Open sets are the members of the topology τ and form the basic structure. A set U is open iff for every point x in U, there exists an open set V with x ∈ V ⊆ U. Open sets are the fundamental building blocks of topology; all other topological concepts (closure, continuity, compactness) are defined in terms of open sets.
In a topological space (X, τ), the open sets are precisely the members of the topology τ. A set U ⊆ X is open if U ∈ τ — there is no deeper criterion. The topology τ is a collection of subsets of X satisfying three axioms: ∅ and X belong to τ, arbitrary unions of members of τ belong to τ, and finite intersections of members of τ belong to τ. Every topological concept — continuity, convergence, compactness, connectedness — is ultimately defined in terms of open sets, making them the foundational building blocks of the subject.

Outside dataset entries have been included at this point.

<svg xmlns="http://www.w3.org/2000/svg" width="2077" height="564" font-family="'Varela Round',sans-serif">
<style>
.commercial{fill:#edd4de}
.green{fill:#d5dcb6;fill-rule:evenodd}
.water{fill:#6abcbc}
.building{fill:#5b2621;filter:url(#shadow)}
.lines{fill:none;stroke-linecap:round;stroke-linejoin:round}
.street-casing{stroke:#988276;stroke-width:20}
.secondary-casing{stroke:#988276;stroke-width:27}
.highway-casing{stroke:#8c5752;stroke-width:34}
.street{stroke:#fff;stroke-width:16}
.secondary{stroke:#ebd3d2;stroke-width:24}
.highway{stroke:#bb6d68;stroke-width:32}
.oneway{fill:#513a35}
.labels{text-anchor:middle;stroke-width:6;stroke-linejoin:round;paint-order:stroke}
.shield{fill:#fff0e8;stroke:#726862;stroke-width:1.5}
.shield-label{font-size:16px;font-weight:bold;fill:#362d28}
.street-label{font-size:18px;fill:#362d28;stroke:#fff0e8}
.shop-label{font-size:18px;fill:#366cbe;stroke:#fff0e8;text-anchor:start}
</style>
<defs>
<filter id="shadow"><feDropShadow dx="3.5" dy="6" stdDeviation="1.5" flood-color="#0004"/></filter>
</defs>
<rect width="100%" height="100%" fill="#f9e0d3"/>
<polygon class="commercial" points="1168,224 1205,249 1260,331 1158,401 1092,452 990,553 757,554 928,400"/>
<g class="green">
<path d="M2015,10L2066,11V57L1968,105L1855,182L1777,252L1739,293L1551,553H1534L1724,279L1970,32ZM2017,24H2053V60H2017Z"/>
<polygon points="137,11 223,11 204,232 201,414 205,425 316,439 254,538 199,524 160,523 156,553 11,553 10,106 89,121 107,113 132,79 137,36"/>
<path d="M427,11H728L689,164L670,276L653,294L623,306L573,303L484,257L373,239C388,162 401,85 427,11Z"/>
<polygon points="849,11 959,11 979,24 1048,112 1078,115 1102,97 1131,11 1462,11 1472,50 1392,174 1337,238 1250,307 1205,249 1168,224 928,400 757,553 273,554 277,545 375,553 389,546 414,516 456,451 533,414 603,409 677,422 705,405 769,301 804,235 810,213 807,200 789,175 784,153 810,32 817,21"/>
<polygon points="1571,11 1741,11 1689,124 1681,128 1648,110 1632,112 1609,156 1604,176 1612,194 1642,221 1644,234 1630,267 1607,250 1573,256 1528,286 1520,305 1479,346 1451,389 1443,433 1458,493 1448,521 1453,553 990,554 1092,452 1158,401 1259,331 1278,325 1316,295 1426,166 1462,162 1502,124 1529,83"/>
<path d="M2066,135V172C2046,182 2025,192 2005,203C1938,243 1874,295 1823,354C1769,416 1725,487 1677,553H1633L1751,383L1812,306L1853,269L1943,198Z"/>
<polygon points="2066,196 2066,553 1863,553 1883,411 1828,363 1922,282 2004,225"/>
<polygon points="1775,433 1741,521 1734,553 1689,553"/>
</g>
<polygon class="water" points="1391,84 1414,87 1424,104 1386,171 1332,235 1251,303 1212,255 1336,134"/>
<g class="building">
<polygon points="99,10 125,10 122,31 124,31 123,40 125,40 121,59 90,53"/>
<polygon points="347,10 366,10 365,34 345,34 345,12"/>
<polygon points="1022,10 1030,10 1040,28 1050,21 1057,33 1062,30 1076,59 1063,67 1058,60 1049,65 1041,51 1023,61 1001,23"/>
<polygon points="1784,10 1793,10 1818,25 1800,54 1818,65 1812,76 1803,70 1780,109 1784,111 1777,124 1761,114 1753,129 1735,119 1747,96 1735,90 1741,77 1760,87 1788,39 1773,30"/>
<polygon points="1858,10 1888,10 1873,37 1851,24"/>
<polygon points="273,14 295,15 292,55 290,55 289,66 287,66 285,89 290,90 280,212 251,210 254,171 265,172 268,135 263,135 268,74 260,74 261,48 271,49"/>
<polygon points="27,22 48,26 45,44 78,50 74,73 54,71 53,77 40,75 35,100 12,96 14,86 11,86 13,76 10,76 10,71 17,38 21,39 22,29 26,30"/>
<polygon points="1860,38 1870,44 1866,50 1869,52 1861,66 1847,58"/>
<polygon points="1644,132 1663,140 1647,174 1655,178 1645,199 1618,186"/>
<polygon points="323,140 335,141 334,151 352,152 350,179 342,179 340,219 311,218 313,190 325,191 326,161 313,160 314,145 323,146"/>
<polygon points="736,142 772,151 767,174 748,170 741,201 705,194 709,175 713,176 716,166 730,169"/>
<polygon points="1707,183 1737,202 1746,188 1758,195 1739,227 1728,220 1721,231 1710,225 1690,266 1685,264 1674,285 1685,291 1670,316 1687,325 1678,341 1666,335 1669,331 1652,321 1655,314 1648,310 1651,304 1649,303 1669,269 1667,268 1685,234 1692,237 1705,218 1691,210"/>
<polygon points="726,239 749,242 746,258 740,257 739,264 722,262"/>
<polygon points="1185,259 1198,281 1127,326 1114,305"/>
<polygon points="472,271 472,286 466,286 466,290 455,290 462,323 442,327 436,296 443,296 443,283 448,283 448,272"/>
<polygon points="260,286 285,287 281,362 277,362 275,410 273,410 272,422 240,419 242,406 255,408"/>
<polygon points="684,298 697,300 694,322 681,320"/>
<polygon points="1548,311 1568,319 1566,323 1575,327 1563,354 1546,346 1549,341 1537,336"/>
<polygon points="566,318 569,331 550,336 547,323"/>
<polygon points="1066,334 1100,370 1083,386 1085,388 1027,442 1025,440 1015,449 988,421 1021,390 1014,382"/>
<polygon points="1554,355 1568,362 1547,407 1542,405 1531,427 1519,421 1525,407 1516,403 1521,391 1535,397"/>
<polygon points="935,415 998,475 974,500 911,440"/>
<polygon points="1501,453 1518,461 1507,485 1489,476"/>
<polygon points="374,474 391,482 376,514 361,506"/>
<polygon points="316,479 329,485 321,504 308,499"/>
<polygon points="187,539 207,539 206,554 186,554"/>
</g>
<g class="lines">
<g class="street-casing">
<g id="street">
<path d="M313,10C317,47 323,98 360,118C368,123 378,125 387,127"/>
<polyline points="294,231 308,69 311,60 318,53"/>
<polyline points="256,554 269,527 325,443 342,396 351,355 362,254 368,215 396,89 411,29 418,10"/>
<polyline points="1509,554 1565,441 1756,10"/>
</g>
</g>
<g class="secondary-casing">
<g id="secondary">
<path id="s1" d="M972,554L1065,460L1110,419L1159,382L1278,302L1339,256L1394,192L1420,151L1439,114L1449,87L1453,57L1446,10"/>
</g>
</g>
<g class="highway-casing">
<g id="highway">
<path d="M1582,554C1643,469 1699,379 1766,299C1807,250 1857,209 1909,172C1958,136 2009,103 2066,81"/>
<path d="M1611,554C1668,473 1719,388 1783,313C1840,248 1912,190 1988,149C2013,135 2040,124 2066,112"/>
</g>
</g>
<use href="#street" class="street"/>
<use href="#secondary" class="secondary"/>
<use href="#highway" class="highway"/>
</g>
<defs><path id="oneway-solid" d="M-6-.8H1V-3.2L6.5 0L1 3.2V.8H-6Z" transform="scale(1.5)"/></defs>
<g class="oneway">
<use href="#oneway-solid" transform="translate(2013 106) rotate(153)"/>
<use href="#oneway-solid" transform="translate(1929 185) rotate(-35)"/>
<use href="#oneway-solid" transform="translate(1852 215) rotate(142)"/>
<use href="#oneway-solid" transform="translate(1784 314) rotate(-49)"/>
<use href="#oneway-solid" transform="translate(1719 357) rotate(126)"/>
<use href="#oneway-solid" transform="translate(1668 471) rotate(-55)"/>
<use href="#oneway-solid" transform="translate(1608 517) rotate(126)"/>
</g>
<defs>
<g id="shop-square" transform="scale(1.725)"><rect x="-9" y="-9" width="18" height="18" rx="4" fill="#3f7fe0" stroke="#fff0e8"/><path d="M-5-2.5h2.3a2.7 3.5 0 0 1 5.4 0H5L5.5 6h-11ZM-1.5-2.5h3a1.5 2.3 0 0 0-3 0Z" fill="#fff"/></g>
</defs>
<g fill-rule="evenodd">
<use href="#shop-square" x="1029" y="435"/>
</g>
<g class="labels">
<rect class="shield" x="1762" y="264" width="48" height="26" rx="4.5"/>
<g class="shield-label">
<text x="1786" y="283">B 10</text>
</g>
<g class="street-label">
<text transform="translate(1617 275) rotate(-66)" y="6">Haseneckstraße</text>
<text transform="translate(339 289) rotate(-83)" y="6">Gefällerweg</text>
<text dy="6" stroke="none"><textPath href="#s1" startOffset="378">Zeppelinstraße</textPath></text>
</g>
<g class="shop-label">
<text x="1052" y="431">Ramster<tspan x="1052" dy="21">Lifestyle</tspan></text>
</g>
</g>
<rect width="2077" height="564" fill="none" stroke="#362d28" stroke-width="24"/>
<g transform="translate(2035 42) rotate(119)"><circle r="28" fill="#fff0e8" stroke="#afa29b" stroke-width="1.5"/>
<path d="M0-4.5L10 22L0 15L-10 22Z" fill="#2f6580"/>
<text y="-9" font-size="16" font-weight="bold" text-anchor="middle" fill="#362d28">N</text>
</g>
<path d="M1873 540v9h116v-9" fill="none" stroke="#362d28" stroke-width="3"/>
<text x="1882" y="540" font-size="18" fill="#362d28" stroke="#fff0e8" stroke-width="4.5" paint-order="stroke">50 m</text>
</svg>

The crucial insight is that openness is relative to the topology, not intrinsic to the set. The same set of points can be open in one topology and not open in another. On ℝ, the interval (0, 1) is open in the standard topology (every point has an open interval around it within (0, 1)) but is not open in the indiscrete topology {∅, ℝ}. On a finite set X = {1, 2, 3}, the singleton {1} is open in the discrete topology (where every subset is open) but not in the topology τ = {∅, X}. Asking "is this set open?" without specifying the topology is meaningless — like asking "is this vector long?" without specifying a norm.

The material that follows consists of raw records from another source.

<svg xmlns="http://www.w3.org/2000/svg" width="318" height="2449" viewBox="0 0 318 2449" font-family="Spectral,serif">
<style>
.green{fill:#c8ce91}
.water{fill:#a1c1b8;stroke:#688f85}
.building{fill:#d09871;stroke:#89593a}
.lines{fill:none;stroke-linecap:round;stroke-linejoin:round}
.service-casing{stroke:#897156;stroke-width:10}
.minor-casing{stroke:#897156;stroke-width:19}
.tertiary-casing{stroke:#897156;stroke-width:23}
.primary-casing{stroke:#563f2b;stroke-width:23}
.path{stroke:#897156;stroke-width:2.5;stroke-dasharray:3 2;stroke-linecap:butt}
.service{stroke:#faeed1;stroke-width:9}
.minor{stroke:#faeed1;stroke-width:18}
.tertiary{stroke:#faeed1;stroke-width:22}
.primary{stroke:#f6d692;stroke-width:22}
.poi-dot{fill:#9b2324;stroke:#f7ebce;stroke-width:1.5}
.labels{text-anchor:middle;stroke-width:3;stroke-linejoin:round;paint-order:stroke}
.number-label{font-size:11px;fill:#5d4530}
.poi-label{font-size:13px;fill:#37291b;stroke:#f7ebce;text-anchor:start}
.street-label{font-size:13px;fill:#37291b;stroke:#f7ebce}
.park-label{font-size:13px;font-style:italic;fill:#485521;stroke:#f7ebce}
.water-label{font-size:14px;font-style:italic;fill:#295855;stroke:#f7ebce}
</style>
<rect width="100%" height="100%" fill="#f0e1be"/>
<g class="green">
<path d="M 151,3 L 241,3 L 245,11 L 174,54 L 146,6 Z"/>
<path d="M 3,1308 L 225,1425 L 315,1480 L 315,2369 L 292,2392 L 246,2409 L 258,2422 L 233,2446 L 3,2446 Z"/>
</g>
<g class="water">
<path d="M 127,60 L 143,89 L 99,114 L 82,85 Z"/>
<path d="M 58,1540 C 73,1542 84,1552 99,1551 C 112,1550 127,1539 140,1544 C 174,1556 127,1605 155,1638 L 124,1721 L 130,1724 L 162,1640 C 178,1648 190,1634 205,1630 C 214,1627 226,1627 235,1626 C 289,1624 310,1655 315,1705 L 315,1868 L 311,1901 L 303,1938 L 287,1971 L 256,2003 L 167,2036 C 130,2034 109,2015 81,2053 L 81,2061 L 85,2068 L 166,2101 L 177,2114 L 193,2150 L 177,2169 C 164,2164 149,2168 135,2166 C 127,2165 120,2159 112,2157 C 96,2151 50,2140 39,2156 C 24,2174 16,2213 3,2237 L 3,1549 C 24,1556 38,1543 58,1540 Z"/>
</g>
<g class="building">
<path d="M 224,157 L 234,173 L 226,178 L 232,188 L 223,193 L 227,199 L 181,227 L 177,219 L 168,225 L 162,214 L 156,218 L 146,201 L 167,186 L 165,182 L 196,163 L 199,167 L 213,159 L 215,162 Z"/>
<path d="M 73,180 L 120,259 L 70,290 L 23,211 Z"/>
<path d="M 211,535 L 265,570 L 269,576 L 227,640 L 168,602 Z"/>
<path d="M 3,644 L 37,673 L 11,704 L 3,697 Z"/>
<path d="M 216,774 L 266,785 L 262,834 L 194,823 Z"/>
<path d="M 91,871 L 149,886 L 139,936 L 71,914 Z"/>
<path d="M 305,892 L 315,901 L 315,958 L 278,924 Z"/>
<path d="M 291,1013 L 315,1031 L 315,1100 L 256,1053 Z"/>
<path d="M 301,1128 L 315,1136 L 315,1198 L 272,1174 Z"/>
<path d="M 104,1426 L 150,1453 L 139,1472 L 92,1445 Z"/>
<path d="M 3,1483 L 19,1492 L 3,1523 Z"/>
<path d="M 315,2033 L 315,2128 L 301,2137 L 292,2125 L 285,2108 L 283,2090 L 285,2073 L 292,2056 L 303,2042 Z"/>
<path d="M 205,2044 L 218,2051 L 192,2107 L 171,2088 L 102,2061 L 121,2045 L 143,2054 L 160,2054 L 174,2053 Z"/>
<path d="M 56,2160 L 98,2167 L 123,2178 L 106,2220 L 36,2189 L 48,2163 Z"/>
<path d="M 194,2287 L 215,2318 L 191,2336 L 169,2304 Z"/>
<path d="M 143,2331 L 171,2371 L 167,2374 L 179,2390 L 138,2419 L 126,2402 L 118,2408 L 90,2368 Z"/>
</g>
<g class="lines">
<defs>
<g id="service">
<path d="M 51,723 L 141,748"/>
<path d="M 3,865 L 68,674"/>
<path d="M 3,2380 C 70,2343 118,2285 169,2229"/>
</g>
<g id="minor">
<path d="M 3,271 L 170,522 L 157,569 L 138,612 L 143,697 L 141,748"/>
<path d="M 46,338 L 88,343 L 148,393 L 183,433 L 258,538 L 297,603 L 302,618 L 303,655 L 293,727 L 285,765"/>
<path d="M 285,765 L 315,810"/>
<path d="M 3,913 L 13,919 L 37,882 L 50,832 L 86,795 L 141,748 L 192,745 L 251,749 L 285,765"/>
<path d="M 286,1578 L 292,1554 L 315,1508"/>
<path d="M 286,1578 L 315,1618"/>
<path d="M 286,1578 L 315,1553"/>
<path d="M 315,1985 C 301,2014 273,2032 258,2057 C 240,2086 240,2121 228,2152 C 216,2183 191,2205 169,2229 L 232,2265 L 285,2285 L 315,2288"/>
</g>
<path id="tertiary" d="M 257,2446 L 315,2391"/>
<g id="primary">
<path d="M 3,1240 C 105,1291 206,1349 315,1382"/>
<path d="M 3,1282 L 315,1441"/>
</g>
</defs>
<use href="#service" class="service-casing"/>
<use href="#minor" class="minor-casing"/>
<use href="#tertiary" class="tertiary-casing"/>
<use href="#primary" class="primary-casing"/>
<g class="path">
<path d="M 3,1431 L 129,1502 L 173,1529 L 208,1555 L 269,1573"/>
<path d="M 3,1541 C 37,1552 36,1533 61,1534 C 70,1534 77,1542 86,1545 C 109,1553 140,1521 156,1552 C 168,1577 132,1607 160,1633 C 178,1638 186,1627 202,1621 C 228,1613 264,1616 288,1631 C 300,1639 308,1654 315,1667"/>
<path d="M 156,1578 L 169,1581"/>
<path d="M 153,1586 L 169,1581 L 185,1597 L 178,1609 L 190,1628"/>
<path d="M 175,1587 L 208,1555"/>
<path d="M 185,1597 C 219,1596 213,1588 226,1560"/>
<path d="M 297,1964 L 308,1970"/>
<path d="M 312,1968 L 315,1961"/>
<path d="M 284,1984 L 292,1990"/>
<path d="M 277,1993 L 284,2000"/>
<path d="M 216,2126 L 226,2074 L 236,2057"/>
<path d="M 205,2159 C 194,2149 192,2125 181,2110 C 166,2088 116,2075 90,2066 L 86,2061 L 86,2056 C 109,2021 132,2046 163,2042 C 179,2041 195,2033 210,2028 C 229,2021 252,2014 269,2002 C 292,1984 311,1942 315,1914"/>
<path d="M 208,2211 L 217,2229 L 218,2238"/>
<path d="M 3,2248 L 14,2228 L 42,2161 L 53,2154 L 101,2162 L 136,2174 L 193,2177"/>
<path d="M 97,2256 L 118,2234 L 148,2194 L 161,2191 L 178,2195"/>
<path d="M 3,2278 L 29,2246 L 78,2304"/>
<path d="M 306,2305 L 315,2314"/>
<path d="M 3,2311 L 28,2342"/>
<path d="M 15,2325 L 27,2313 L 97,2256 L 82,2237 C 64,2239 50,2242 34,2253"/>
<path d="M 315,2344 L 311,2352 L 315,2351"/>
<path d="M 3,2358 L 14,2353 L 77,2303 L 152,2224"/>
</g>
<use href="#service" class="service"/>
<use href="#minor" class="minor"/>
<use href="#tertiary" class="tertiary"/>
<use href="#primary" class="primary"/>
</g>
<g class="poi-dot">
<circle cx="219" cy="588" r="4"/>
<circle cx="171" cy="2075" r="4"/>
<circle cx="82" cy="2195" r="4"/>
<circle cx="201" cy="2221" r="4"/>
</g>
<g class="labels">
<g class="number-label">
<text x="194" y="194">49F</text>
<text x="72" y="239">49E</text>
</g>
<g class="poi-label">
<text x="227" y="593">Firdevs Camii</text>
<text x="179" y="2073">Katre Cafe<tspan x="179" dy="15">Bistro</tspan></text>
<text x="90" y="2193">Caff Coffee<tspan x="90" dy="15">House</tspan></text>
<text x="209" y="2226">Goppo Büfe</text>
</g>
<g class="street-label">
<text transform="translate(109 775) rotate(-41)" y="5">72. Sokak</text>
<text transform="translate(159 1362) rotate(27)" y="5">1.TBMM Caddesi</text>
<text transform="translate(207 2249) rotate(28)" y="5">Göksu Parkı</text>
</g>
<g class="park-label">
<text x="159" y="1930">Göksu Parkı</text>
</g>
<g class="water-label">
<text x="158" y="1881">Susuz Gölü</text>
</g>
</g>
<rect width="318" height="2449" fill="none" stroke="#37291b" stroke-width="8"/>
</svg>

In the standard topology on ℝ, the open sets are exactly the unions of open intervals. This includes all open intervals (a, b), all unions of open intervals like (0, 1) ∪ (3, 5), and the empty set and ℝ itself. Closed intervals like [0, 1] are not open: the point 0 has no open interval around it that stays within [0, 1]. Half-open intervals like [0, 1) are also not open. A set that is not open is not necessarily closed — [0, 1) is neither open nor closed in the standard topology. The four categories (open, closed, both, neither) all genuinely occur.
In every topology, ∅ and X are both open and both closed — they are clopen. Beyond these, the discrete topology makes every subset open, while the indiscrete topology makes only ∅ and X open. Most interesting topologies lie between these extremes. The axiom requiring closure under arbitrary unions but only finite intersections is carefully calibrated: if arbitrary intersections of open sets were required to be open, then in ℝ the intersection ∩ₙ(−1/n, 1/n) = {0} would have to be open, which would force every singleton to be open and collapse the topology to the discrete one. The finite intersection restriction is what preserves a nontrivial distinction between open and non-open sets.